Le constat
Kaliméra mon frère, Kaliméra ma sœur.
Kaliméra: bonjour en Grec langue dans laquelle le Nouveau Testament a été écrit.
Après le passage de l’Éternel il y’a toujours des traces. Ce matin la Parole nous invite à découvrir cela. Nous lisons ”Vous regardez les brèches nombreuses faites à la ville de David, Et vous retenez les eaux de l’étang inférieur”. Ésaïe 22 : 9.Après l’attaque de la ville de Jérusalem, l’Eternel continue d’agir. Il se crée une pénurie d’eau parce que les sources d’eau ont été bloquées. Comme pour rappeler que l’Éternel contrôle toute chose. Il faut surtout se mettre à l’évidence que malgré cette situation le peuple reste insensible à la manifestation de la colère de Dieu.
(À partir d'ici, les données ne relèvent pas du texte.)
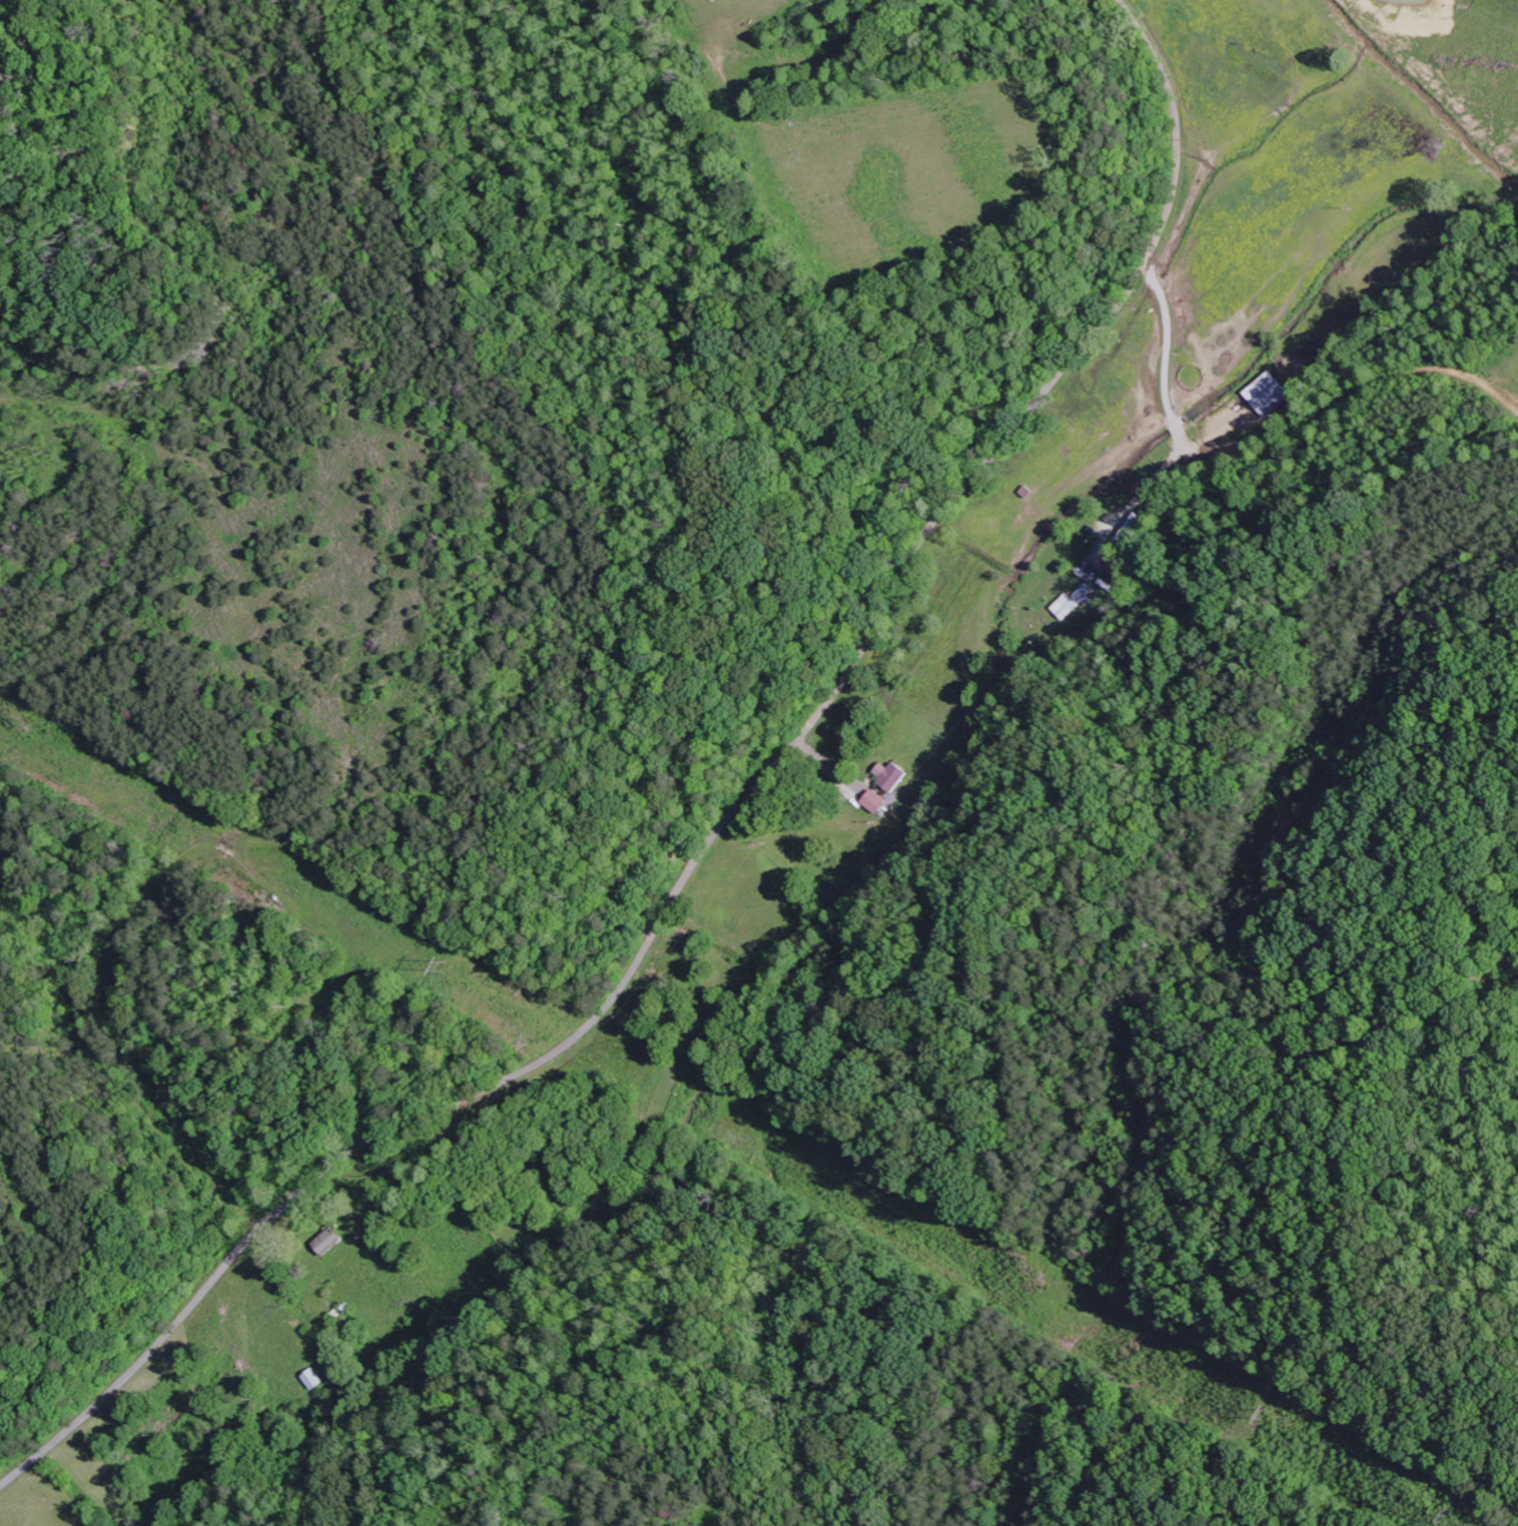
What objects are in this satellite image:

Est-ce que l’Eglise malienne prend compte des signes d’alerte de la manifestation de la colère de Dieu ? Sommes-nous différents du peuple d’Israël de cette époque ? Je laisse le soin à chacun d’apprécier à travers un examen de ce commentaire de Matthew Henry. ”La faiblesse de Juda était plus que jamais manifeste. Le peuple constatait maintenant qu’il n’avait placé sa confiance qu’en lui-même, en misant sur des cœurs de chair, quant à sa sécurité. Les habitants regardèrent les fortifications. Ils s’assurèrent de la disponibilité de l’eau, pour la ville. Par contre, ils restaient indifférents vis-à-vis de Dieu. Ils ne cherchaient pas à Le glorifier, pour tout ce dont ils disposaient. Ils ne prétendaient aucunement avoir à Le remercier quant au fruit reçu de leurs efforts.En fait Dieu a un plan pour la destinée de chacune de Ses créatures ; nous devons Le bénir à ce sujet et nous employer à Son service.Les habitants de Juda méprisaient vraiment la colère et la justice de l’Éternel, provoquant ainsi de nombreux problèmes. Dieu désirait les humilier, et les conduire au repentir. Ils tinrent cependant une attitude contraire. Une réelle incrédulité en ce qui concerne l’au-delà, ne peut conduire que vers une confiance unique en la chair, avec tous les péchés et les conséquences qui peuvent en découler : la honte et la ruine, qui affectent une si grande partie de l’humanité.Dieu était contrarié par l’attitude de Juda. Le péché du peuple consistait à ne pas chercher de remède spirituel, à n’éprouver aucun repentir.Quelle que puisse être la cause de l’incrédulité, de la présomption ou du désespoir, elle engendre le même mépris de Dieu vis-à-vis de l’homme, condamnant inéluctablement ce dernier à périr”.A la lumière de cet examen, que décides-tu maintenant, car l’obéissance est d’abord une question personnelle ? Que la paix et la grâce de Dieu renouvellent notre intelligence.